::: Selected passage
It's raw, but in a different way than Excuse 17 or even early S-K. They're still casting around for the right feel, and a few of the songs don't really differentiate themselves. But that's a minor quibble true of most young bands. They're definitely on to something, and when they hit it (Axemen, Complicated) it's easy to see what sort of greatness lay ahead. I think they put Corin's voice too low in the mix, and too often I find myself thinking that she really needs Carrie's slashing sound to underpin her anger, but that's just my problem. The whole thing's a bit like a feminist zine in album form (the word "privilege" makes a number of appearances): messy, heartfelt, exciting, still figuring things out; the sort of thing that would get passed around hand to hand like a secret gift, a key, the thing that says you are not alone.

Calculated

Heavens to Betsy on myspace

Dec 7, 2009

Excuse 17. Such Friends Are Dangerous.
::::::
::: Data extract
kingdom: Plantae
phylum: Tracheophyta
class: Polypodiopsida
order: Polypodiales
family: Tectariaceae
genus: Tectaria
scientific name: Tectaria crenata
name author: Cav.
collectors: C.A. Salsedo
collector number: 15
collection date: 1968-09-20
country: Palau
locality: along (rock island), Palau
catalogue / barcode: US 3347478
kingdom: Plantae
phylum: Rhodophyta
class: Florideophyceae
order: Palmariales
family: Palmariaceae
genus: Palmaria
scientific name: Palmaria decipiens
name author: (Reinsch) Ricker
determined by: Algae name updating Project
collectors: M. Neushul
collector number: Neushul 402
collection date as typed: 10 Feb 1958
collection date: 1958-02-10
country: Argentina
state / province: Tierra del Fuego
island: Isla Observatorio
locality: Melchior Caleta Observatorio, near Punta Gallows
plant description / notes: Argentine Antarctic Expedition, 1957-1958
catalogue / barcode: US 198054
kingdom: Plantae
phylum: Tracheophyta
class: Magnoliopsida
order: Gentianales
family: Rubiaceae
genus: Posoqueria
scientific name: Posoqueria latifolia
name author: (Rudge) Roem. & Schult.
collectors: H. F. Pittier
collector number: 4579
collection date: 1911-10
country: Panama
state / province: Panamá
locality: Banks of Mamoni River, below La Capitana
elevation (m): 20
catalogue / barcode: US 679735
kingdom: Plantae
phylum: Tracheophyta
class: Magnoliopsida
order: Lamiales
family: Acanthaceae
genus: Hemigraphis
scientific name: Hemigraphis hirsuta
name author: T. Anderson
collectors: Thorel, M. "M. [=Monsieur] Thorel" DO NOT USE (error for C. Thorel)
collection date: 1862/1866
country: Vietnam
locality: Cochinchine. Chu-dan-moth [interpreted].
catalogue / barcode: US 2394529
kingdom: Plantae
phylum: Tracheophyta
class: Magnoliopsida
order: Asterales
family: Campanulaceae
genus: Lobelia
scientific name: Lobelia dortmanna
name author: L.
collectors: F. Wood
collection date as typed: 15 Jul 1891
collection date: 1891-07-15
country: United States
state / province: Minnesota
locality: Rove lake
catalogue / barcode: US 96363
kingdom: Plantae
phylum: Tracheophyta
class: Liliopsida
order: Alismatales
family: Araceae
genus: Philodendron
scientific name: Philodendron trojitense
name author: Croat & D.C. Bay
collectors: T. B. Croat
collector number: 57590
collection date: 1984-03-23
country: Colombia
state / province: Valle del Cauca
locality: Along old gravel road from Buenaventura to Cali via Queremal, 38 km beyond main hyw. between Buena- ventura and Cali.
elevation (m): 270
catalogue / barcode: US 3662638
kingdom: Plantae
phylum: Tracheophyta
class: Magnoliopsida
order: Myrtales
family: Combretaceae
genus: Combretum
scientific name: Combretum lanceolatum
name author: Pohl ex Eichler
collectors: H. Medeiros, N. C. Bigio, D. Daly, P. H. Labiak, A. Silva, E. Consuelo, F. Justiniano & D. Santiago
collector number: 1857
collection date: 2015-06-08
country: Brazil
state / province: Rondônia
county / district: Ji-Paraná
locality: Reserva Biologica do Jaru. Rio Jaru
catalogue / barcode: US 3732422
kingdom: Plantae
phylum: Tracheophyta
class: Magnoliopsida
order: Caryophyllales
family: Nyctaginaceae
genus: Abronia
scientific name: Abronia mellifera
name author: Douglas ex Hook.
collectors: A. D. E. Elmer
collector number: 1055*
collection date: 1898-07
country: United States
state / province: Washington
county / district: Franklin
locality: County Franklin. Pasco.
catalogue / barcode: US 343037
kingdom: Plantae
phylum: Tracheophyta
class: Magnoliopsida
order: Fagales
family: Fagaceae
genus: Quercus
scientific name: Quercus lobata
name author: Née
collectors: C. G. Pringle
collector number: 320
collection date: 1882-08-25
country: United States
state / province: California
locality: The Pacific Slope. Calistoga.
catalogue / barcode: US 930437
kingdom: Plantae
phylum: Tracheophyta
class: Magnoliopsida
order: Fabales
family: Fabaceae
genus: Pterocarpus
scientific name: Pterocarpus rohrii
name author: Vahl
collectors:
::::::
Task requirements:
(A) Name every band mentioned in the music review, using the names as the review gives them.
(B) Write the next part of the music review, starting after its last line.

Answers provided:
(A)
Excuse 17
S-K
Heavens to Betsy

(B)
1 Blurt

It's a disservice to remember this band solely as the practice run at Sleater-Kinney, but then again, S-K were so monumental, so earth-shaking that it can hardly end up any other way. Listening to this again for the first time in ten or so years, I'm amazed at how well-formed, confident, and bone-cuttingly visceral they were. Of the two pre-Sleater-Kinney bands, (we'll get to Corin's Heavens to Betsy tomorrow), Excuse 17 sound the most like what's to come, with their dual, tangled, razor-wire guitar attack, back and forth vocals, gut-wrenching screams, and sense of moral urgency.

Like much of the work Carrie's associated with, it's an album of catharsis. Whether on the bouncy standout track Watchmaker (a dig at music journalists and scenesters), the painful This is Not Your Wedding Song, or the biting The Drop Dead Look, their combination of pure punk fury and tight musicianship is some pretty righteous shit, no matter what came next.